Review: The Firecracker King |
The Firecracker King
by Matthew Bayan
My rating: 5 of 5 stars
Firecracker King / B003CV7RMS
Jake isn't rich, but he lives the life every boy dreams of - a life on a lake, in T-shirts and swim trunks every day, fishing, swimming, and staging spectacularly huge fireworks displays on the lake at night (where he gets the money for all the fireworks is a detail sacrificed for the sake of good YA literature). When his line catches on a dead body dumped in the lake, however, his summer promises to be more complicated than he had expected.
The characterization, dialogue, and pacing in this excerpt are wonderful. It's rare, even in published literature, to find dialogue that flows as easily and realistically as it does here. Jake is fun and adventurous, whether he is mocking the small-town police who ask Jake how he "knew" to find the dead body in the water, or when he is haggling with his friends for fireworks, or when he is staging massive water battles in the middle of the lake with roman candles and cherry bombs. There's a real vividness to the writing here that draws the reader in and makes the setting very visceral and close to the lake.

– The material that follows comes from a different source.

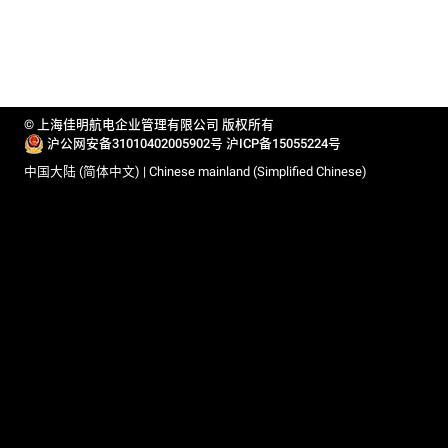
© 上海佳明航电企业管理有限公司 版权所有
沪公网安备31010402005902号
沪ICP备15055224号
中国大陆 (简体中文) | Chinese mainland (Simplified Chinese)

If there are two very minor little nitpicks that I can make as a suggestion, I was a little thrown when Jake mentions that he grew up in the 50's. I read and reread that section, and it just doesn't sound quite right somehow - almost as if Jake is suddenly aware that he is narrating to an audience, an awareness that effects authorial intrusion. Maybe the passage could be tweaked to say that when he was 7, he couldn't go to the music store by himself and now that he was old enough, the doo-wop hits weren't being sold in stores - without the "I grew up in the fifties" line that sounds somewhat awkward since Jake hasn't grown up yet at all. I would also gently request that authors not use the term "rape" as slang for hard haggling - I know you're going for realism in the dialogue, but I think you can achieve that without using that particular term, especially in a YA novel where you will have to court the parents and gatekeepers at least as much as your target audience.
NOTE: This review is based on a sample excerpt of this book provided through the ABNA contest.